◆ TASK INSTRUCTIONS ◆
Rewrite the items from their start through the line containing "text La classe", changing "bounding box" to "enclosing box" and leaving everything else the same. Include both ends and nothing after that line.

◆ DATA SUPPLIED ◆
════

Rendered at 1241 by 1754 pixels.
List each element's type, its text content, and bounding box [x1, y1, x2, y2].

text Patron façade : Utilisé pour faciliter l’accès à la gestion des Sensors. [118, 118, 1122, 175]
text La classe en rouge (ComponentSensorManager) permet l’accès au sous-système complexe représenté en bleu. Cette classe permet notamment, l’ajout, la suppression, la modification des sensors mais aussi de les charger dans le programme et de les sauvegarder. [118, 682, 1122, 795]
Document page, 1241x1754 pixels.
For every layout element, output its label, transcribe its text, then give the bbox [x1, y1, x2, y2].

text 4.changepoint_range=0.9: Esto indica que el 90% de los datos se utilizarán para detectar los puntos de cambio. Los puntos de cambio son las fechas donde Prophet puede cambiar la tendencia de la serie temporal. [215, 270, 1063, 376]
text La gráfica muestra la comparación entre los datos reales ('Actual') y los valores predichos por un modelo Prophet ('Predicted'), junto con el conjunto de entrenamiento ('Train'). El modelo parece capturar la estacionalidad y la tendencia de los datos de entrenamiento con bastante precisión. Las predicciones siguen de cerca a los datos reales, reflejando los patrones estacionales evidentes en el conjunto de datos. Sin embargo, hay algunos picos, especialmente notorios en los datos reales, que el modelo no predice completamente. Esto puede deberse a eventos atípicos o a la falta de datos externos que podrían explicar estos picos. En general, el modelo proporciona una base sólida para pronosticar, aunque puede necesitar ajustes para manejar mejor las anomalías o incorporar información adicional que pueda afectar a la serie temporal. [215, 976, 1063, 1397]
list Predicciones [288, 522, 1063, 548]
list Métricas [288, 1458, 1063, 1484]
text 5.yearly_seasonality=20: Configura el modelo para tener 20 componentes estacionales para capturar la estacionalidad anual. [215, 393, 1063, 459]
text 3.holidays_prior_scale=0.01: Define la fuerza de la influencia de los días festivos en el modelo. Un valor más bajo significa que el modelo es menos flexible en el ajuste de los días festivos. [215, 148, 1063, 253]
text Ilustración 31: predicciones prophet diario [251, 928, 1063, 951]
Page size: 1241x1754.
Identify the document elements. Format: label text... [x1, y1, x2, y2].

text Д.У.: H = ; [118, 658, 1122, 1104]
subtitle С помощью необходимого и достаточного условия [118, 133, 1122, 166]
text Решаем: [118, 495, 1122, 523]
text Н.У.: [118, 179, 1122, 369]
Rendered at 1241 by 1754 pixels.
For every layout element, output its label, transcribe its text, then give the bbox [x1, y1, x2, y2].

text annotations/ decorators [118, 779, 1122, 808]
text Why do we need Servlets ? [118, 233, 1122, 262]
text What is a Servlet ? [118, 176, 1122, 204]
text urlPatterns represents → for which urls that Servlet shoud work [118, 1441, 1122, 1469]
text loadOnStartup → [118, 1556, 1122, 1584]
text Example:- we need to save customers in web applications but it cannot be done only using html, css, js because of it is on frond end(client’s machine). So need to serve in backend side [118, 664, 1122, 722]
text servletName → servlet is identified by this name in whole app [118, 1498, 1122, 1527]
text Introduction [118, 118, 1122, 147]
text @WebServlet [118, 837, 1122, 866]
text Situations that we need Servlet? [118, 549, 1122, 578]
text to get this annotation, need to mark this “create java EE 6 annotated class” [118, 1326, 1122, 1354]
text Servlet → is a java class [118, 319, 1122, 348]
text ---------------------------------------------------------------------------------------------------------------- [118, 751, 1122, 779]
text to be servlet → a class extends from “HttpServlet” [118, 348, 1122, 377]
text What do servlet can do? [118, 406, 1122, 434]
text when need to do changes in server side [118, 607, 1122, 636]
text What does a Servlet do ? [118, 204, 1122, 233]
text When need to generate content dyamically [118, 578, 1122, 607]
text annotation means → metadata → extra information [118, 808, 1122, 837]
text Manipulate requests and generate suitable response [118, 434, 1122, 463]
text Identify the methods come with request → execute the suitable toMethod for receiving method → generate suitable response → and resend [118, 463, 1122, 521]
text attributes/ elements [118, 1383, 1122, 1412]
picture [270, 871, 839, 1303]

════

◆ EXERCISE RESULT ◆
Rendered at 1241 by 1754 pixels.
List each element's type, its text content, and enclosing box [x1, y1, x2, y2].

text Patron façade : Utilisé pour faciliter l’accès à la gestion des Sensors. [118, 118, 1122, 175]
text La classe en rouge (ComponentSensorManager) permet l’accès au sous-système complexe représenté en bleu. Cette classe permet notamment, l’ajout, la suppression, la modification des sensors mais aussi de les charger dans le programme et de les sauvegarder. [118, 682, 1122, 795]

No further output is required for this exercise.